Margaret of Villehardouin (Greek: Μαργαρίτα Βιλλεαρδουίνου; 1266 – February/March 1315) was the daughter of William II of Villehardouin, Prince of Achaea, and his third wife Anna Komnene Doukaina.

In ca. 1276, her father granted her two thirds (16 knights' fiefs) of the Barony of Akova. After William II's death in 1278, as he had no sons, per the Treaty of Viterbo, the princely title passed to the King of Sicily, Charles of Anjou, the father-in-law of Margaret's elder sister Isabella. Her mother Anna retained only the Villehardouins' patrimonial domain, the Barony of Kalamata, and the fortress of Chlemoutsi, but was forced to give them up in 1282 in exchange for lands elsewhere in Messenia. Margaret remained under her mother's guardianship until Anna's death on 4 January 1286.
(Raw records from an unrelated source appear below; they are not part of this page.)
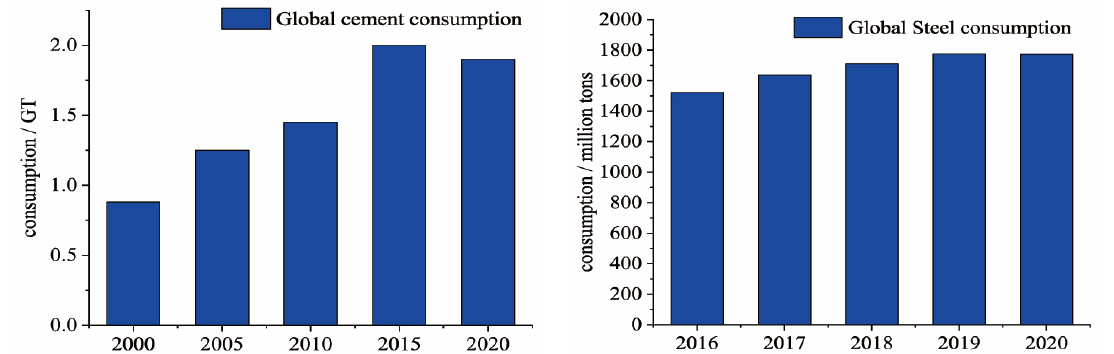
Figure 1. Consumption trends of global cement and steel.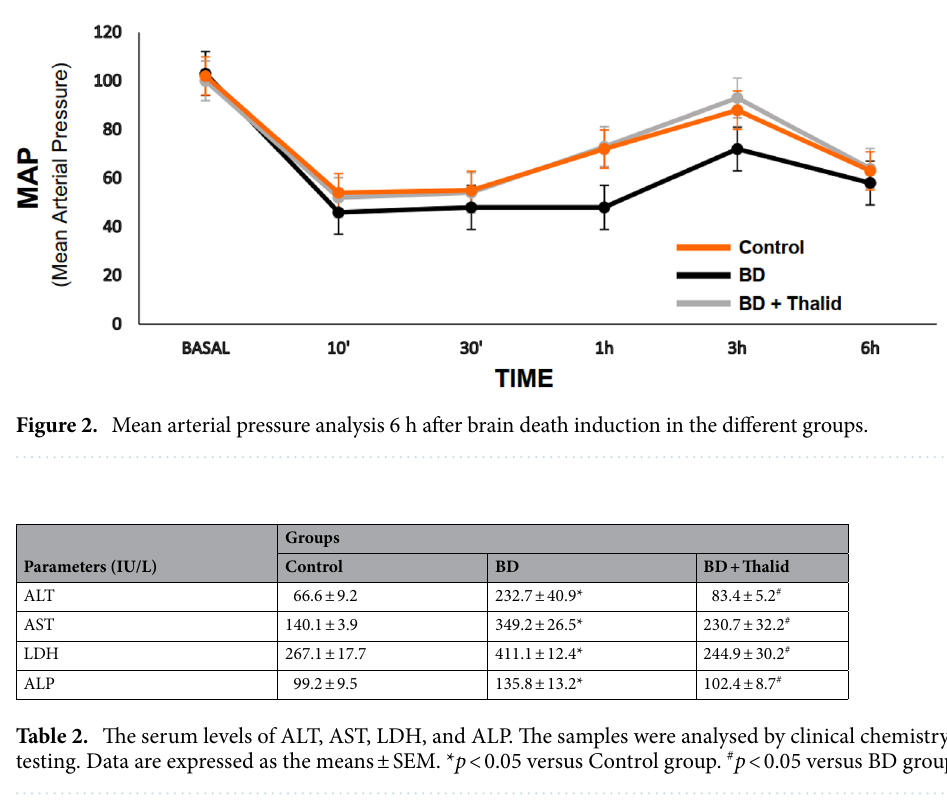
Effects of thalidomide on hepatic injury markers. Assessing hepatic injury, the serum levels of ALT, AST, LDH, and ALP were significantly higher in the BD group than the control group. These enzymes were reduced by thalidomide treatment (Table 2). Thalidomide diminishes macrophage infiltration in liver tissue. The anti-inflammatory effects of thalidomide on liver tissue were demonstrated by immunohistochemistry staining. In the BD group, the immu- nohistochemical assays demonstrated significant M1 macrophage infiltration compared with the control group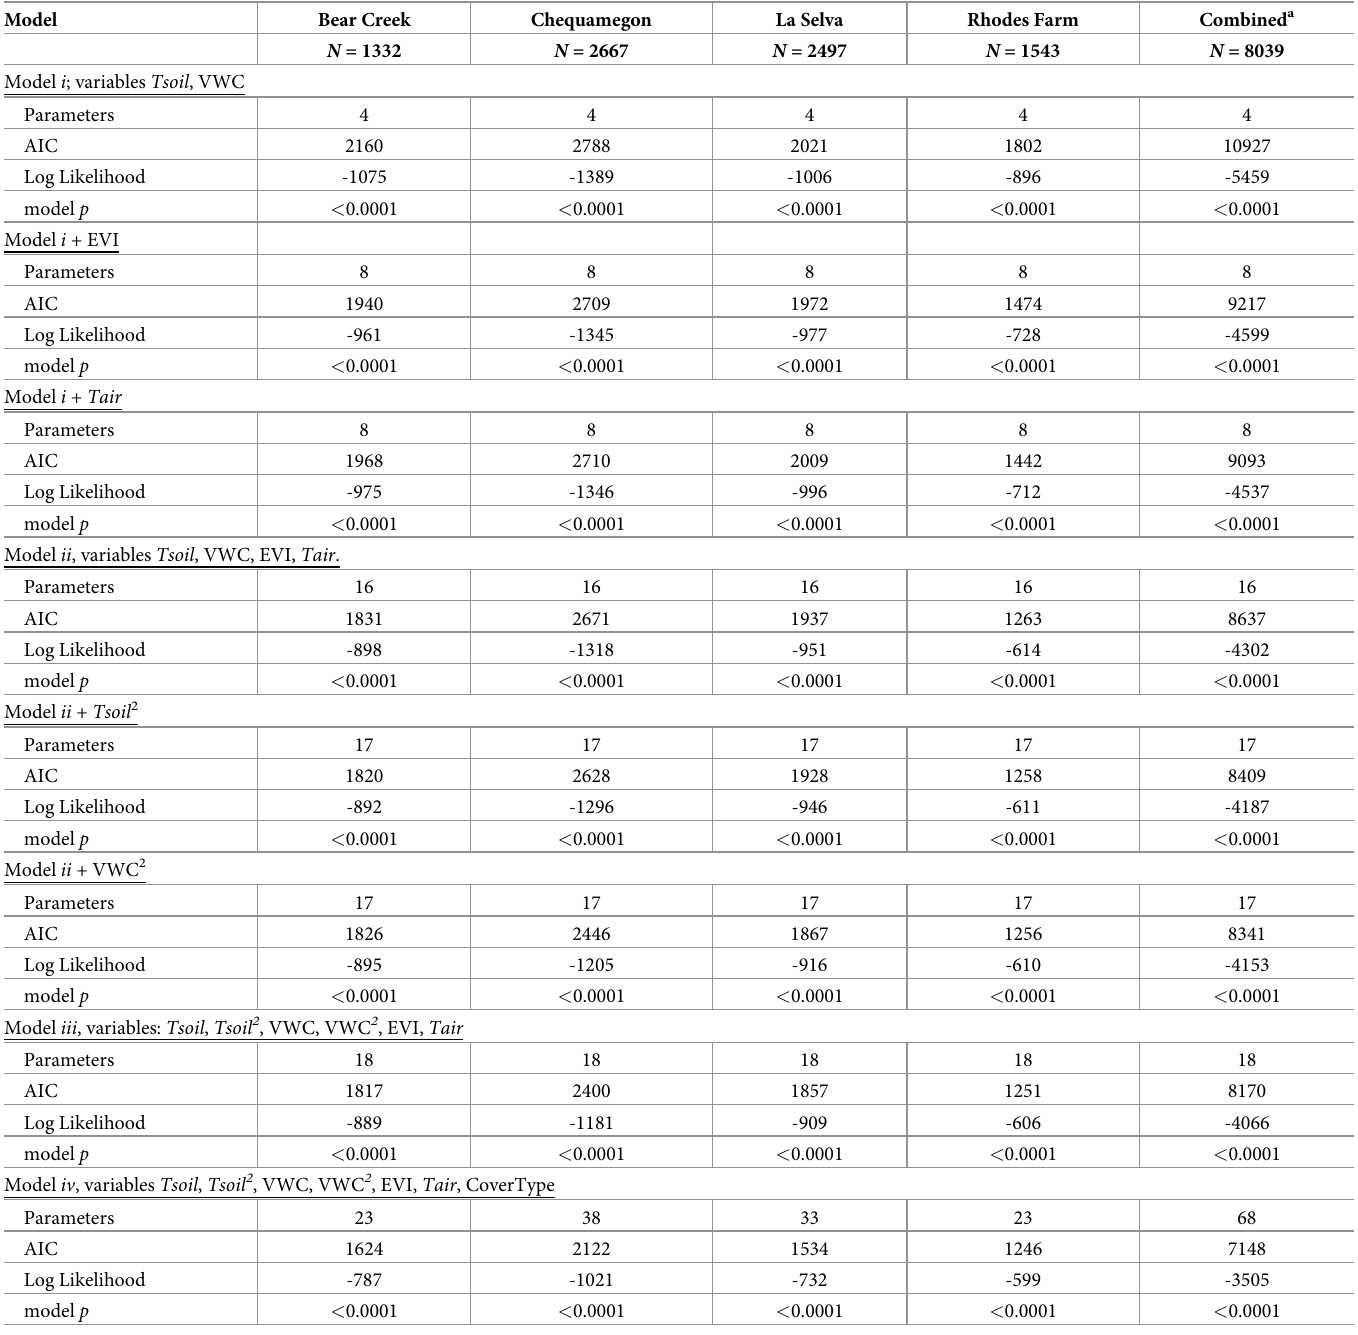
Table 3. Summary results of models fitted to data from four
In 1304, she claimed from her brother-in-law, Prince Philip of Savoy, one fifth of the Principality of Achaea, but was rebuffed. She repeated her claim, this time for the entire principality, on the death of her sister Isabella in 1312. Margaret's claim rested on her interpretation of the Treaty of Viterbo, which stipulated the creation of such a fief, but only for a male descendant of William II. A later document dated to 1344 also asserts that William had included in his will the stipulation that Margaret would inherit her sister, if the latter died childless, but Isabella had two daughters. In addition, when Charles of Anjou gave the Principality to Isabella in 1289, he explicitly limited her heirs to her own descendants. As J. Longnon commented, her rights on Achaea were "more than doubtful", and her claims were again disregarded by the principality's suzerain, Philip of Taranto, in favour of her niece Matilda of Hainaut and her husband, Louis of Burgundy.